The other loop construct that bash has is a while loop. The simplest kind of while loop is an infinite loop. For example, there's our first solution in Episode #3 for watching the file count in a directory:

while :; do ls | wc -l; sleep 5; done

The ":" in this context is a special marker in bash that always evaluates to true.

However, you can use any conditional expression in the while loop that you wish. One example is the common idiom for reading data out of a file:

while read l; do ...; done </path/to/some/file

In this case, the read command returns true as long as it is able to read a line from the input file. When EOF is reached, read returns false and the loop terminates.

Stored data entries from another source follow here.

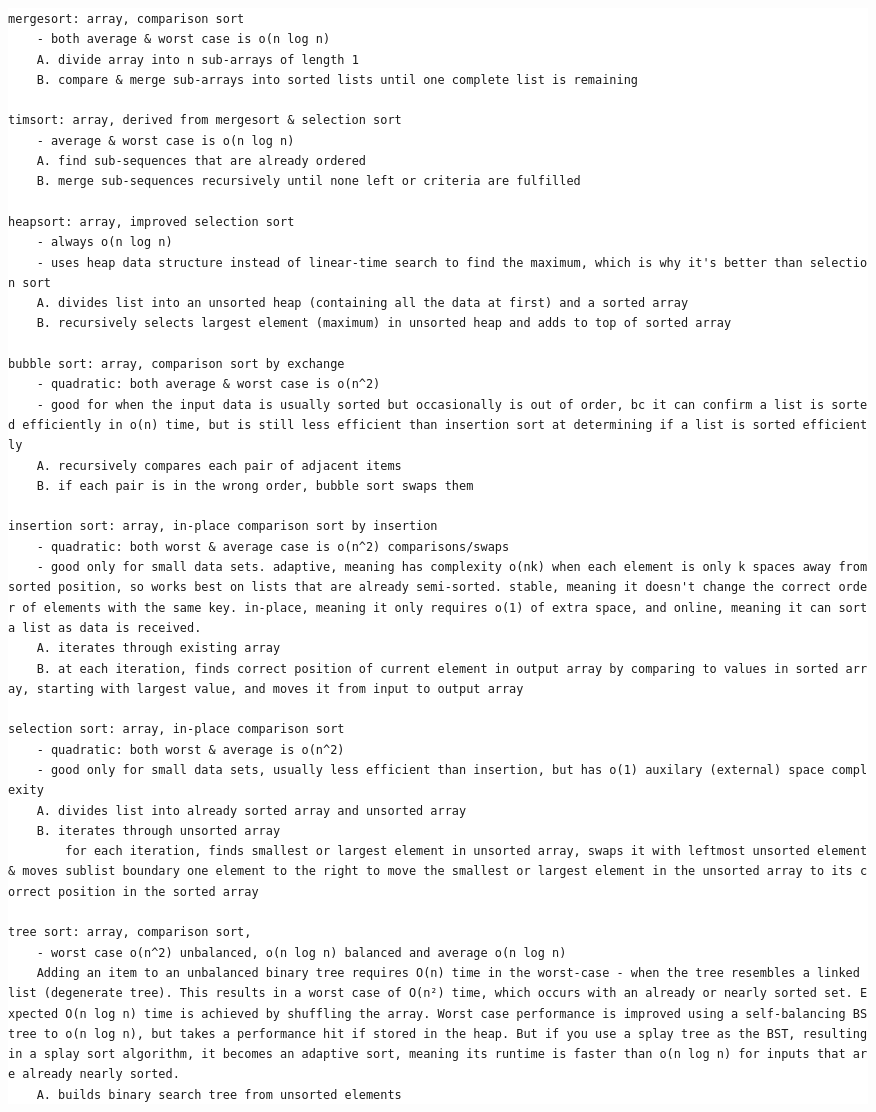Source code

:     mergesort: array, comparison sort
        - both average & worst case is o(n log n)
        A. divide array into n sub-arrays of length 1
        B. compare & merge sub-arrays into sorted lists until one complete list is remaining

    timsort: array, derived from mergesort & selection sort
        - average & worst case is o(n log n)
        A. find sub-sequences that are already ordered
        B. merge sub-sequences recursively until none left or criteria are fulfilled

    heapsort: array, improved selection sort
        - always o(n log n)
        - uses heap data structure instead of linear-time search to find the maximum, which is why it's better than selection sort
        A. divides list into an unsorted heap (containing all the data at first) and a sorted array
        B. recursively selects largest element (maximum) in unsorted heap and adds to top of sorted array

    bubble sort: array, comparison sort by exchange
        - quadratic: both average & worst case is o(n^2)
        - good for when the input data is usually sorted but occasionally is out of order, bc it can confirm a list is sorted efficiently in o(n) time, but is still less efficient than insertion sort at determining if a list is sorted efficiently
        A. recursively compares each pair of adjacent items
        B. if each pair is in the wrong order, bubble sort swaps them

    insertion sort: array, in-place comparison sort by insertion
        - quadratic: both worst & average case is o(n^2) comparisons/swaps
        - good only for small data sets. adaptive, meaning has complexity o(nk) when each element is only k spaces away from sorted position, so works best on lists that are already semi-sorted. stable, meaning it doesn't change the correct order of elements with the same key. in-place, meaning it only requires o(1) of extra space, and online, meaning it can sort a list as data is received.
        A. iterates through existing array
        B. at each iteration, finds correct position of current element in output array by comparing to values in sorted array, starting with largest value, and moves it from input to output array
    
    selection sort: array, in-place comparison sort
        - quadratic: both worst & average is o(n^2)
        - good only for small data sets, usually less efficient than insertion, but has o(1) auxilary (external) space complexity 
        A. divides list into already sorted array and unsorted array
        B. iterates through unsorted array
            for each iteration, finds smallest or largest element in unsorted array, swaps it with leftmost unsorted element & moves sublist boundary one element to the right to move the smallest or largest element in the unsorted array to its correct position in the sorted array

    tree sort: array, comparison sort, 
        - worst case o(n^2) unbalanced, o(n log n) balanced and average o(n log n)
        Adding an item to an unbalanced binary tree requires O(n) time in the worst-case - when the tree resembles a linked list (degenerate tree). This results in a worst case of O(n²) time, which occurs with an already or nearly sorted set. Expected O(n log n) time is achieved by shuffling the array. Worst case performance is improved using a self-balancing BS tree to o(n log n), but takes a performance hit if stored in the heap. But if you use a splay tree as the BST, resulting in a splay sort algorithm, it becomes an adaptive sort, meaning its runtime is faster than o(n log n) for inputs that are already nearly sorted.
        A. builds binary search tree from unsorted elements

Here's another example with a more general conditional statement at the top of the loop. This little bit of code tries to periodically unmount a busy file system. It will continue to iterate until the umount command actually succeeds and the mount point no longer appears in the output of df:

umount $MOUNTPT
while [[ "X$(df -P $MOUNTPT | grep $MOUNTPT)" != "X" ]]; do
sleep 10
umount $MOUNTPT
done


What a lot of folks don't know is that bash also has an "until" loop. But until loops are really just while loops where the condition has been negated. So we could use an until loop to rewrite the example above very easily:

umount $MOUNTPT
until [[ "X$(df -P $MOUNTPT | grep $MOUNTPT)" = "X" ]]; do
sleep 10
umount $MOUNTPT
done

The only changes are replacing "while" with "until" and "!=" with "=".

There are also other commands in Unix that are essentially implicit iteration operators: find which iterates over a list of directories, xargs which iterates over a list of input values, and sed and awk which iterate over the lines of a file. Very often you can use these operators instead of a traditional for or while loop.